Faire sa liste de courses pour limiter le gaspillage

Une liste de courses n’a pas besoin d’être parfaite. Elle sert surtout à éviter les achats doublons, les formats trop grands et les produits frais sans repas prévu. Le gaspillage commence souvent avant le passage en caisse.

Regarder avant d’écrire

Ouvrir le réfrigérateur, le congélateur et les placards prend quelques minutes. Cette vérification évite d’acheter une nouvelle brique de lait, un paquet de pâtes déjà présent ou des yaourts alors qu’une date courte attend déjà.

Placard de cuisine ouvert avec liste de courses manuscrite

La liste commence souvent devant les placards, pas dans le magasin.

Les menus n’ont pas besoin d’être rigides. Trois ou quatre repas prévus suffisent parfois à orienter les achats frais, puis les produits de base complètent la semaine.

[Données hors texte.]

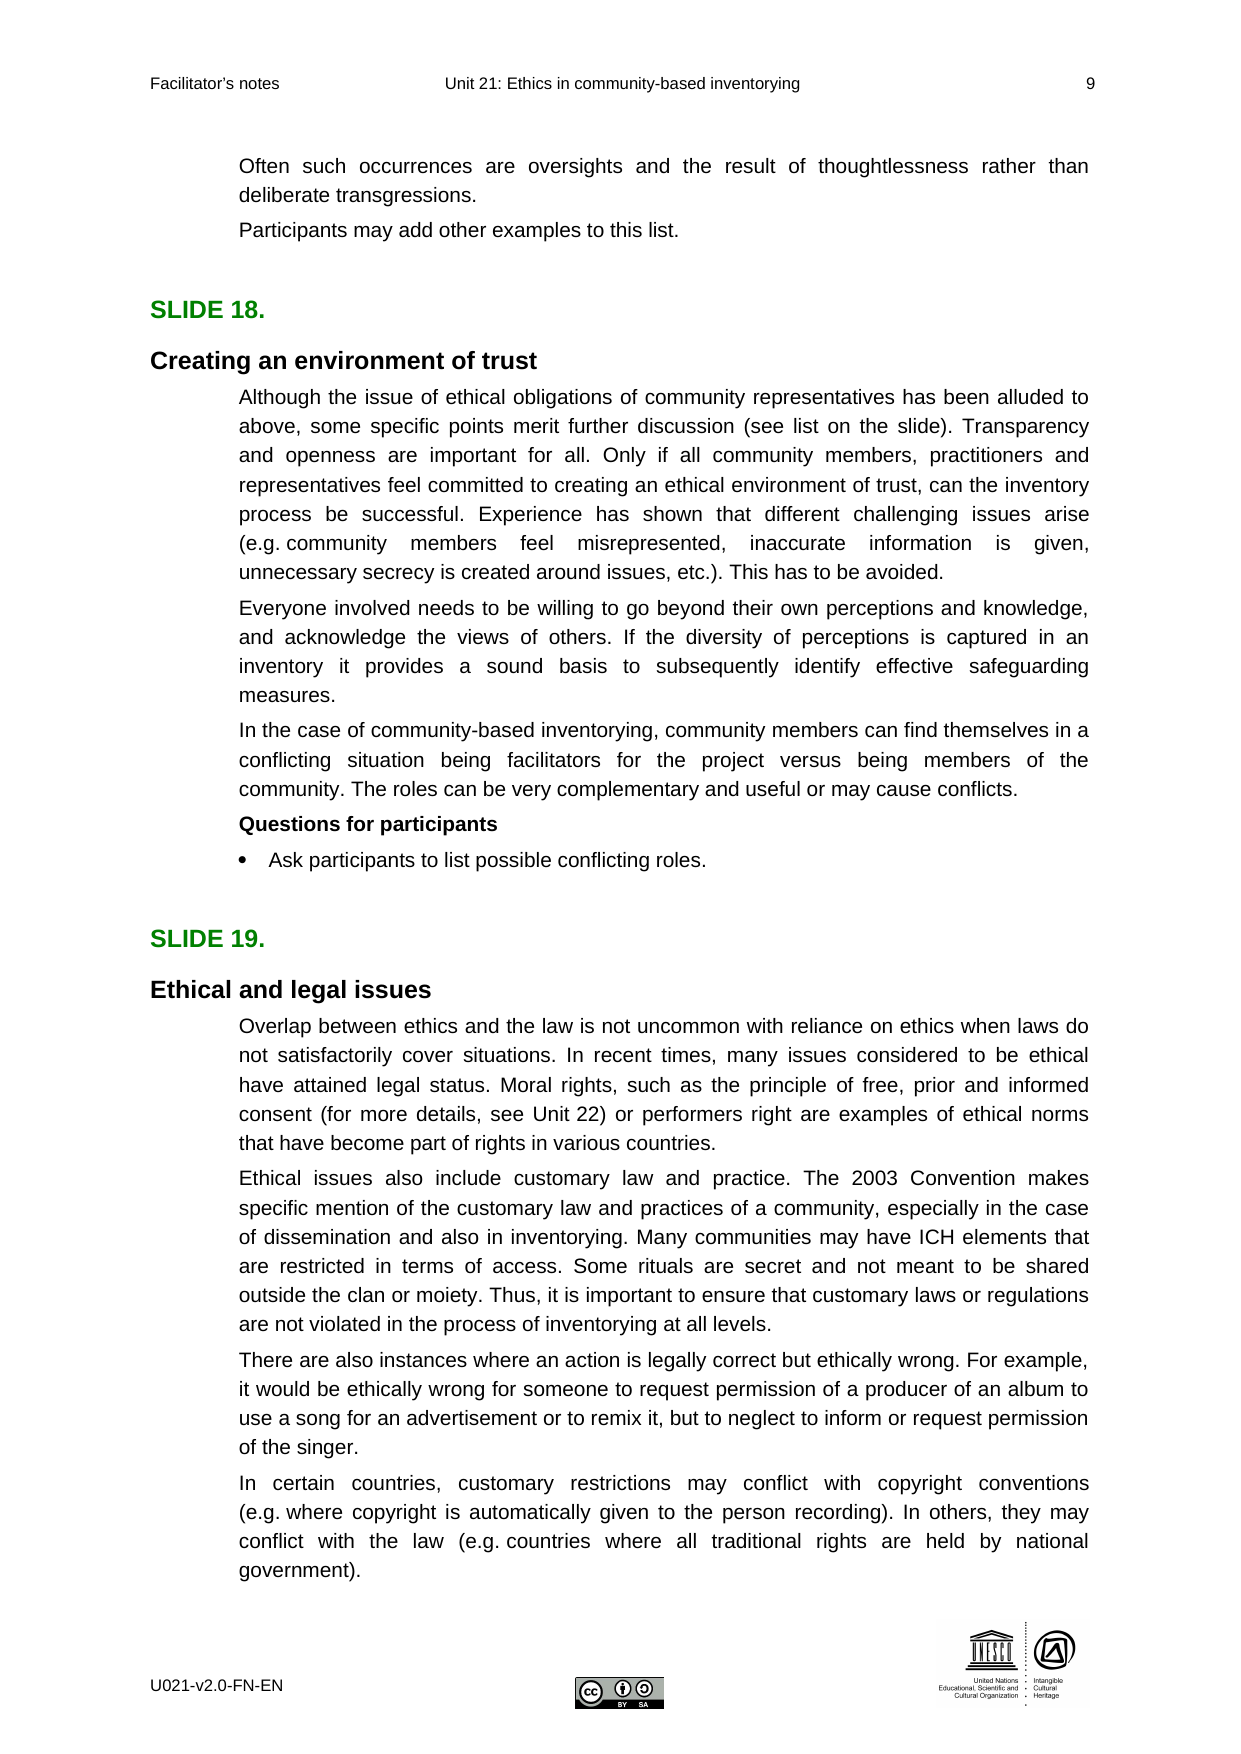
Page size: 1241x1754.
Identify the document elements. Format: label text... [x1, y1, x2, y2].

text There are also instances where an action is legally correct but ethically wrong. For example, it would be ethically wrong for someone to request permission of a producer of an album to use a song for an advertisement or to remix it, but to neglect to inform or request permission of the singer. [239, 1344, 1090, 1460]
text In the case of community-based inventorying, community members can find themselves in a conflicting situation being facilitators for the project versus being members of the community. The roles can be very complementary and useful or may cause conflicts. [239, 714, 1090, 802]
picture [575, 1677, 664, 1709]
text Everyone involved needs to be willing to go beyond their own perceptions and knowledge, and acknowledge the views of others. If the diversity of perceptions is captured in an inventory it provides a sound basis to subsequently identify effective safeguarding measures. [239, 592, 1090, 708]
text Participants may add other examples to this list. [239, 214, 1090, 244]
text Although the issue of ethical obligations of community representatives has been alluded to above, some specific points merit further discussion (see list on the slide). Transparency and openness are important for all. Only if all community members, practitioners and representatives feel committed to creating an ethical environment of trust, can the inventory process be successful. Experience has shown that different challenging issues arise (e.g. community members feel misrepresented, inaccurate information is given, unnecessary secrecy is created around issues, etc.). This has to be avoided. [239, 381, 1090, 585]
text Copyright, patents and intellectual property regimes highlight issues of royalties, payments, sharing profits and so on, all of which focus on the financial consequences of ethical or unethical behaviour. However, the issues that cause hurt, injury and misunderstandings are not always financial. People become upset when they discover that their culture is not being represented correctly or when artefacts or traditions are treated inappropriately and not accorded the respect they deserve. Recorded cases of such abuse include the misnaming of native American ceremonies as ‘pow wows’; the use of filmed footage of trance and possession, which is sacred and private, in a discotheque; lack of acknowledgement of individual performers; failure to attribute authorship and so on. Practitioners are also often deeply offended when the artistic integrity of their tradition or creativity is not maintained. Often such occurrences are oversights and the result of thoughtlessness rather than deliberate transgressions. [239, 150, 1090, 208]
picture [935, 1619, 1091, 1708]
text Creating an environment of trust [150, 346, 1090, 375]
text Questions for participants [239, 808, 1090, 837]
text Ask participants to list possible conflicting roles. [239, 844, 1090, 873]
subtitle SLIDE 19. [150, 923, 1090, 954]
text Overlap between ethics and the law is not uncommon with reliance on ethics when laws do not satisfactorily cover situations. In recent times, many issues considered to be ethical have attained legal status. Moral rights, such as the principle of free, prior and informed consent (for more details, see Unit 22) or performers right are examples of ethical norms that have become part of rights in various countries. [239, 1010, 1090, 1156]
text In certain countries, customary restrictions may conflict with copyright conventions (e.g. where copyright is automatically given to the person recording). In others, they may conflict with the law (e.g. countries where all traditional rights are held by national government). [239, 1467, 1090, 1583]
subtitle SLIDE 18. [150, 294, 1090, 325]
text Ethical issues also include customary law and practice. The 2003 Convention makes specific mention of the customary law and practices of a community, especially in the case of dissemination and also in inventorying. Many communities may have ICH elements that are restricted in terms of access. Some rituals are secret and not meant to be shared outside the clan or moiety. Thus, it is important to ensure that customary laws or regulations are not violated in the process of inventorying at all levels. [239, 1162, 1090, 1337]
text Ethical and legal issues [150, 975, 1090, 1004]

Formats familiaux : seulement si le foyer suit

Les lots et grands formats réduisent parfois le prix au kilo, mais ils augmentent le risque de jeter si le produit est périssable. Viande, poisson, salade, fruits rouges, plats préparés et produits laitiers gagnent à correspondre à un usage réel.

Pour les produits longue conservation, le risque est plus faible. Mieux vaut tout de même garder une place de rangement visible, car les placards trop pleins font oublier ce qu’ils contiennent.

Dates courtes et congélation

Les produits à date courte sont intéressants quand ils entrent dans un repas proche. Ils le sont moins quand ils s’ajoutent à une semaine déjà pleine. La congélation peut aider, mais elle demande de le faire rapidement et dans de bonnes conditions.

Produit frais avec étiquette date courte placé dans un panier de courses

Une date courte est une bonne affaire seulement si le repas est déjà prévu.

Une liste de courses anti-gaspillage n’est donc pas une liste austère. Elle laisse de la place à une envie, mais elle garde un lien avec les repas, les dates et la capacité de stockage.

La méthode la plus simple consiste à écrire la liste par zones : frais, épicerie, fruits et légumes, surgelés, entretien. On limite ainsi les allers-retours en rayon et les oublis. Ajouter une quantité, même approximative, évite aussi les achats automatiques : deux courgettes pour une soupe, pas un filet complet si personne ne les mangera ensuite.

Prévoir les restes

Un repas prévu peut en préparer un autre. Un poulet rôti devient une salade, une soupe ou une garniture de sandwich. Des légumes déjà cuits peuvent finir dans une omelette. Cette logique change la liste : on achète des ingrédients capables de se répondre, plutôt que des produits isolés. Les promotions gagnent à rester au service de cette organisation. Un lot de deux produits frais n'est intéressant que si le second a une destination claire.

Sinon, la réduction peut se transformer en déchet payé moins cher, mais payé quand même.

La liste peut aussi prévoir une marge. Garder un repas “placard” avec riz, œufs, conserve ou légumes surgelés évite de commander en urgence quand le menu prévu ne convient plus. Cette souplesse réduit les achats de dernière minute sans imposer une semaine figée. Après les courses, un rapide rangement par priorité prolonge l'effort : dates courtes devant, produits ouverts visibles, fruits fragiles séparés de ceux qui mûrissent vite.

La liste sert alors aussi à organiser le retour à la maison.